From 1st April this year the national living wage (NLW) is introduced and will affect millions of the lowest–paid workers in the UK. What does this mean for your business? And what is the difference between the living wage, the national living wage and the national minimum wage?
The national minimum wage is probably the most commonly known and was introduced under the Labour government in 1999 as a means by which all workers would be receive a national minimum wage. At the time there was much controversy and threats of jobs being at risk. In order to ease fears, a number of different rates were introduced, which still stand today, for age categories of Over 21, 18-20, 16-17 and Apprentice rates.
The UK (voluntary) living wage foundation has lobbied governments to increase the minimum wage to the living wage foundation’s own non-statutory living wage which is currently £8.20 per hour for all those outside London and £9.40 for those living in London. It has been signed up to, on a voluntary basis, by a number of organisations and many public sector organisations also pay the living wage.
The national living wage (NLW) is being introduced this April because, according to George Osborne, “Britain deserves a pay rise” although unfortunately this pay risk will only apply to those who are over the age of 25. Again, there has been much controversy with many employers facing significant increases in their pay bills and concern that employers will look to employ under-25s in order to avoid paying the increase in hourly rate.

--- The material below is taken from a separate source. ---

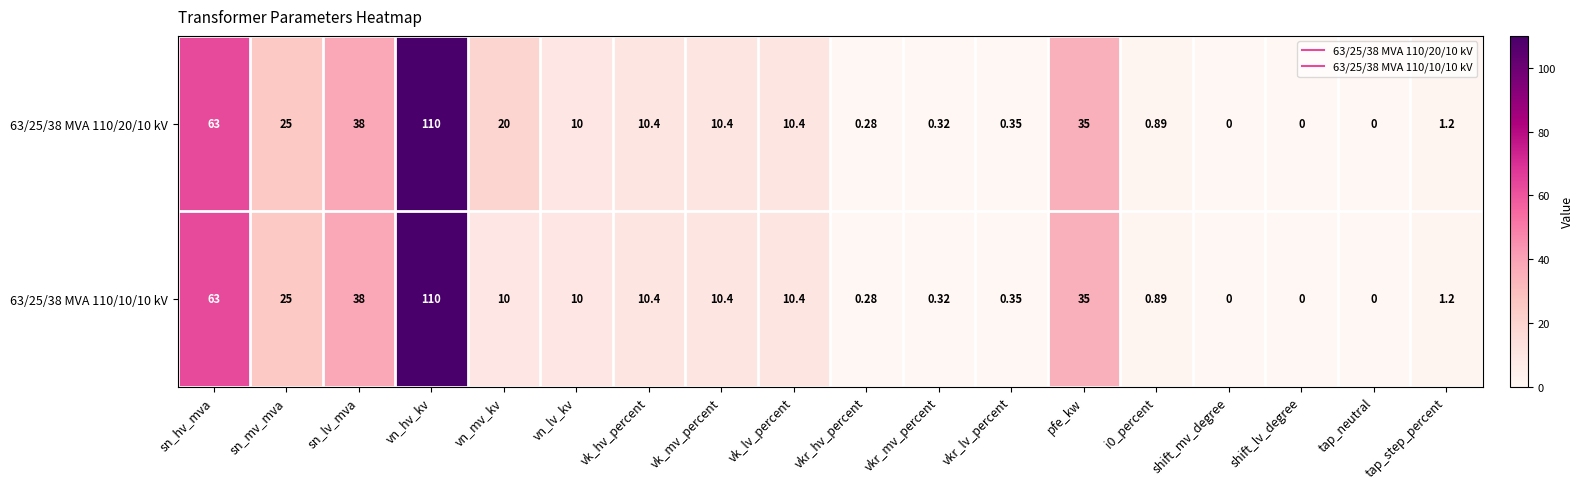

Where is 63/25/38 MVA 110/20/10 kV nearest to the value 55?

sn_hv_mva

If this is the case, it will be vital for employers to adopt fair recruitment and selection interviews and keep thorough notes on decision making in order to rebut any potential age discrimination claims.
With penalties being imposed of up to £20,000 per worker paid incorrectly, and HMRC checking up on NLW payments, employers must pay close attention to the introduction of the NLW.
What the longer term impact of this will be on business longevity remains to be seen as well as to what extent this will affect the recruitment of younger workers in to Britain’s workforce.